Prompt | Each line below is to be copied out exactly, and none may be omitted.

Stored data entries:
────────────────────────────────────────

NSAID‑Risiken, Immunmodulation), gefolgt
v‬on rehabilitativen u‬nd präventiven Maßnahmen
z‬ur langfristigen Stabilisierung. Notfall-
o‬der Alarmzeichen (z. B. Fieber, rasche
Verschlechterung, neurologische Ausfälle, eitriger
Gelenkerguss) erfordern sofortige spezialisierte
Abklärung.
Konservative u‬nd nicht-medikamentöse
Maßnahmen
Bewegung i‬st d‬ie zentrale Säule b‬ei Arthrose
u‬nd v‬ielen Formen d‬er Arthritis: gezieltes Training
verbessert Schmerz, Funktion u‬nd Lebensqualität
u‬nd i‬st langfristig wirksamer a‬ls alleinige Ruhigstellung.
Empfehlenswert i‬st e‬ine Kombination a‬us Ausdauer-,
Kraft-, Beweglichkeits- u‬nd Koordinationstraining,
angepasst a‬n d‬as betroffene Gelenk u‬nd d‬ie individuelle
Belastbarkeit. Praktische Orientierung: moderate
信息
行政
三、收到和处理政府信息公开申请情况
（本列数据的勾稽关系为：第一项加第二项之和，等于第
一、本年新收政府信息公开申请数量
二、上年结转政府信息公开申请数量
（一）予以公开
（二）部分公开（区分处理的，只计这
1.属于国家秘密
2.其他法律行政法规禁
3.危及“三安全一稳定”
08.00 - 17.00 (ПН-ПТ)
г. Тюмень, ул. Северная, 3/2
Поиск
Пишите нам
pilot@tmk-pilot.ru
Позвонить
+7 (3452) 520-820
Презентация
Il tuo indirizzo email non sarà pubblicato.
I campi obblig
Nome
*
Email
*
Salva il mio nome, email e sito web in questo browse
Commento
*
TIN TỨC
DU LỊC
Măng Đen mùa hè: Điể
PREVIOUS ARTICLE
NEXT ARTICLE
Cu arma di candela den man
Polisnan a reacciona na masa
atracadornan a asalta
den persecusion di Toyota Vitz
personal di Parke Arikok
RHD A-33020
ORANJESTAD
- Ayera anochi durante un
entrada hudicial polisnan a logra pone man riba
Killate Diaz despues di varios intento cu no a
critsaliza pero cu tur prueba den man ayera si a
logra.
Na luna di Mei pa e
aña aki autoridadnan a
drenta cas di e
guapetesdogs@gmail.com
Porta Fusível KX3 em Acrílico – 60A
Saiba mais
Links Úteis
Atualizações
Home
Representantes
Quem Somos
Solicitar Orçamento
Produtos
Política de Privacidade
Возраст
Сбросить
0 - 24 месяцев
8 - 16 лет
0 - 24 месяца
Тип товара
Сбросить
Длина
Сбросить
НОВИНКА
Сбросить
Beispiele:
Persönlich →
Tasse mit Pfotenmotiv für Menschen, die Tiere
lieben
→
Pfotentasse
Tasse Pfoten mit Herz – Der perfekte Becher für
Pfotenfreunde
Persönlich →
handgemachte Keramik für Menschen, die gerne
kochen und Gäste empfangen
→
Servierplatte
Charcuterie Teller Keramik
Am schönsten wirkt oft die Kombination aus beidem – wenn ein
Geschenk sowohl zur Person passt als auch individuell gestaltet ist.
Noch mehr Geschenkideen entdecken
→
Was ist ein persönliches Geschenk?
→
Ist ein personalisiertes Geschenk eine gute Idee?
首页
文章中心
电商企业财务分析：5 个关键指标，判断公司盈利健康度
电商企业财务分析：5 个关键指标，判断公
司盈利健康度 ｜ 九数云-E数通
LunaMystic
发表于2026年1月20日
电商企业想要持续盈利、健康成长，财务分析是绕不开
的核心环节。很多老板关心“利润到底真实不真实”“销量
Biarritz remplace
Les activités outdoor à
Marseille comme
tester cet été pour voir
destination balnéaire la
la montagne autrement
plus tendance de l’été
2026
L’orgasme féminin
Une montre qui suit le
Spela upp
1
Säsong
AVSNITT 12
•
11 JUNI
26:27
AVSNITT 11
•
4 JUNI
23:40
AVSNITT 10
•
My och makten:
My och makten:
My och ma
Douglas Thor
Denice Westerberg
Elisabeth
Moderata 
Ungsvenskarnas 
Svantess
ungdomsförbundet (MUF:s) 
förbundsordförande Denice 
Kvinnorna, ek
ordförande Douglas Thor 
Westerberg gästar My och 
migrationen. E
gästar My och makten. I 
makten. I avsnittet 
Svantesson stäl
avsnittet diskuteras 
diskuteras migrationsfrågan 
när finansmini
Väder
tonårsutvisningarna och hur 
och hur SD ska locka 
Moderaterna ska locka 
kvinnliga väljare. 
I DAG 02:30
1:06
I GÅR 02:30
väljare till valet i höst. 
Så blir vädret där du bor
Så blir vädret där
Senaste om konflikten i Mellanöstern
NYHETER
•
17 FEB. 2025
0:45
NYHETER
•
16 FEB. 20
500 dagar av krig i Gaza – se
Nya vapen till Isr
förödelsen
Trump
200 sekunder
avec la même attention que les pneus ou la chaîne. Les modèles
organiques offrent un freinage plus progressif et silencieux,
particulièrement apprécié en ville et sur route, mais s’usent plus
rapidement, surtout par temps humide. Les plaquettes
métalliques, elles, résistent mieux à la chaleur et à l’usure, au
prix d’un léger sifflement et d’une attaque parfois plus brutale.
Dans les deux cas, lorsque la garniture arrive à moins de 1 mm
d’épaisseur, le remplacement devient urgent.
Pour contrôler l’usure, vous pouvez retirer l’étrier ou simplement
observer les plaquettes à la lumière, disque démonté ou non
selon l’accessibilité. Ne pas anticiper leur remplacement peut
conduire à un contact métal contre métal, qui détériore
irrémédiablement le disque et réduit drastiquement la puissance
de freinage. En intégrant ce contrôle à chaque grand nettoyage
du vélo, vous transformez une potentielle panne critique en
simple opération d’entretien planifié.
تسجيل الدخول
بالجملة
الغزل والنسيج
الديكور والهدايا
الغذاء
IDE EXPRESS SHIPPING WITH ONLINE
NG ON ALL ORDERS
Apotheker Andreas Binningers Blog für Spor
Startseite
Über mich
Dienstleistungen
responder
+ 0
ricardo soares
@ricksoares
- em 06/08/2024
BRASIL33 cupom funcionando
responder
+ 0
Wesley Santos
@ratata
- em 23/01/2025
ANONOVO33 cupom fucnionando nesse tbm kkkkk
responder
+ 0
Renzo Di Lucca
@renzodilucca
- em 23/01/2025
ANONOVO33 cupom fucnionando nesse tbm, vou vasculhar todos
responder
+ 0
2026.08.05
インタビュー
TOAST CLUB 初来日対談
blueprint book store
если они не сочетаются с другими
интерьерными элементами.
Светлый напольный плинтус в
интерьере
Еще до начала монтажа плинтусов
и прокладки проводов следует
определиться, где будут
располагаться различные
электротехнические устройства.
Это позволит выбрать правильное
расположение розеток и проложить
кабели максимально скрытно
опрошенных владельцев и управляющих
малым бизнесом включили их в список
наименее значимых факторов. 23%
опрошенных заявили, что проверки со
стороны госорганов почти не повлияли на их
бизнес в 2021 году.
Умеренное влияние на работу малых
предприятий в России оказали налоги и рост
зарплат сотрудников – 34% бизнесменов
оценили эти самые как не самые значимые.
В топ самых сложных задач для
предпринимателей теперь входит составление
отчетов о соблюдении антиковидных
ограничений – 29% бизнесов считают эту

────────────────────────────────────────

Written answer |
NSAID‑Risiken, Immunmodulation), gefolgt
v‬on rehabilitativen u‬nd präventiven Maßnahmen
z‬ur langfristigen Stabilisierung. Notfall-
o‬der Alarmzeichen (z. B. Fieber, rasche
Verschlechterung, neurologische Ausfälle, eitriger
Gelenkerguss) erfordern sofortige spezialisierte
Abklärung.
Konservative u‬nd nicht-medikamentöse
Maßnahmen
Bewegung i‬st d‬ie zentrale Säule b‬ei Arthrose
u‬nd v‬ielen Formen d‬er Arthritis: gezieltes Training
verbessert Schmerz, Funktion u‬nd Lebensqualität
u‬nd i‬st langfristig wirksamer a‬ls alleinige Ruhigstellung.
Empfehlenswert i‬st e‬ine Kombination a‬us Ausdauer-,
Kraft-, Beweglichkeits- u‬nd Koordinationstraining,
angepasst a‬n d‬as betroffene Gelenk u‬nd d‬ie individuelle
Belastbarkeit. Praktische Orientierung: moderate
信息
行政
三、收到和处理政府信息公开申请情况
（本列数据的勾稽关系为：第一项加第二项之和，等于第
一、本年新收政府信息公开申请数量
二、上年结转政府信息公开申请数量
（一）予以公开
（二）部分公开（区分处理的，只计这
1.属于国家秘密
2.其他法律行政法规禁
3.危及“三安全一稳定”
08.00 - 17.00 (ПН-ПТ)
г. Тюмень, ул. Северная, 3/2
Поиск
Пишите нам
pilot@tmk-pilot.ru
Позвонить
+7 (3452) 520-820
Презентация
Il tuo indirizzo email non sarà pubblicato.
I campi obblig
Nome
*
Email
*
Salva il mio nome, email e sito web in questo browse
Commento
*
TIN TỨC
DU LỊC
Măng Đen mùa hè: Điể
PREVIOUS ARTICLE
NEXT ARTICLE
Cu arma di candela den man
Polisnan a reacciona na masa
atracadornan a asalta
den persecusion di Toyota Vitz
personal di Parke Arikok
RHD A-33020
ORANJESTAD
- Ayera anochi durante un
entrada hudicial polisnan a logra pone man riba
Killate Diaz despues di varios intento cu no a
critsaliza pero cu tur prueba den man ayera si a
logra.
Na luna di Mei pa e
aña aki autoridadnan a
drenta cas di e
guapetesdogs@gmail.com
Porta Fusível KX3 em Acrílico – 60A
Saiba mais
Links Úteis
Atualizações
Home
Representantes
Quem Somos
Solicitar Orçamento
Produtos
Política de Privacidade
Возраст
Сбросить
0 - 24 месяцев
8 - 16 лет
0 - 24 месяца
Тип товара
Сбросить
Длина
Сбросить
НОВИНКА
Сбросить
Beispiele:
Persönlich →
Tasse mit Pfotenmotiv für Menschen, die Tiere
lieben
→
Pfotentasse
Tasse Pfoten mit Herz – Der perfekte Becher für
Pfotenfreunde
Persönlich →
handgemachte Keramik für Menschen, die gerne
kochen und Gäste empfangen
→
Servierplatte
Charcuterie Teller Keramik
Am schönsten wirkt oft die Kombination aus beidem – wenn ein
Geschenk sowohl zur Person passt als auch individuell gestaltet ist.
Noch mehr Geschenkideen entdecken
→
Was ist ein persönliches Geschenk?
→
Ist ein personalisiertes Geschenk eine gute Idee?
首页
文章中心
电商企业财务分析：5 个关键指标，判断公司盈利健康度
电商企业财务分析：5 个关键指标，判断公
司盈利健康度 ｜ 九数云-E数通
LunaMystic
发表于2026年1月20日
电商企业想要持续盈利、健康成长，财务分析是绕不开
的核心环节。很多老板关心“利润到底真实不真实”“销量
Biarritz remplace
Les activités outdoor à
Marseille comme
tester cet été pour voir
destination balnéaire la
la montagne autrement
plus tendance de l’été
2026
L’orgasme féminin
Une montre qui suit le
Spela upp
1
Säsong
AVSNITT 12
•
11 JUNI
26:27
AVSNITT 11
•
4 JUNI
23:40
AVSNITT 10
•
My och makten:
My och makten:
My och ma
Douglas Thor
Denice Westerberg
Elisabeth
Moderata 
Ungsvenskarnas 
Svantess
ungdomsförbundet (MUF:s) 
förbundsordförande Denice 
Kvinnorna, ek
ordförande Douglas Thor 
Westerberg gästar My och 
migrationen. E
gästar My och makten. I 
makten. I avsnittet 
Svantesson stäl
avsnittet diskuteras 
diskuteras migrationsfrågan 
när finansmini
Väder
tonårsutvisningarna och hur 
och hur SD ska locka 
Moderaterna ska locka 
kvinnliga väljare. 
I DAG 02:30
1:06
I GÅR 02:30
väljare till valet i höst. 
Så blir vädret där du bor
Så blir vädret där
Senaste om konflikten i Mellanöstern
NYHETER
•
17 FEB. 2025
0:45
NYHETER
•
16 FEB. 20
500 dagar av krig i Gaza – se
Nya vapen till Isr
förödelsen
Trump
200 sekunder
avec la même attention que les pneus ou la chaîne. Les modèles
organiques offrent un freinage plus progressif et silencieux,
particulièrement apprécié en ville et sur route, mais s’usent plus
rapidement, surtout par temps humide. Les plaquettes
métalliques, elles, résistent mieux à la chaleur et à l’usure, au
prix d’un léger sifflement et d’une attaque parfois plus brutale.
Dans les deux cas, lorsque la garniture arrive à moins de 1 mm
d’épaisseur, le remplacement devient urgent.
Pour contrôler l’usure, vous pouvez retirer l’étrier ou simplement
observer les plaquettes à la lumière, disque démonté ou non
selon l’accessibilité. Ne pas anticiper leur remplacement peut
conduire à un contact métal contre métal, qui détériore
irrémédiablement le disque et réduit drastiquement la puissance
de freinage. En intégrant ce contrôle à chaque grand nettoyage
du vélo, vous transformez une potentielle panne critique en
simple opération d’entretien planifié.
تسجيل الدخول
بالجملة
الغزل والنسيج
الديكور والهدايا
الغذاء
IDE EXPRESS SHIPPING WITH ONLINE
NG ON ALL ORDERS
Apotheker Andreas Binningers Blog für Spor
Startseite
Über mich
Dienstleistungen
responder
+ 0
ricardo soares
@ricksoares
- em 06/08/2024
BRASIL33 cupom funcionando
responder
+ 0
Wesley Santos
@ratata
- em 23/01/2025
ANONOVO33 cupom fucnionando nesse tbm kkkkk
responder
+ 0
Renzo Di Lucca
@renzodilucca
- em 23/01/2025
ANONOVO33 cupom fucnionando nesse tbm, vou vasculhar todos
responder
+ 0
2026.08.05
インタビュー
TOAST CLUB 初来日対談
blueprint book store
если они не сочетаются с другими
интерьерными элементами.
Светлый напольный плинтус в
интерьере
Еще до начала монтажа плинтусов
и прокладки проводов следует
определиться, где будут
располагаться различные
электротехнические устройства.
Это позволит выбрать правильное
расположение розеток и проложить
кабели максимально скрытно
опрошенных владельцев и управляющих
малым бизнесом включили их в список
наименее значимых факторов. 23%
опрошенных заявили, что проверки со
стороны госорганов почти не повлияли на их
бизнес в 2021 году.
Умеренное влияние на работу малых
предприятий в России оказали налоги и рост
зарплат сотрудников – 34% бизнесменов
оценили эти самые как не самые значимые.
В топ самых сложных задач для
предпринимателей теперь входит составление
отчетов о соблюдении антиковидных
ограничений – 29% бизнесов считают эту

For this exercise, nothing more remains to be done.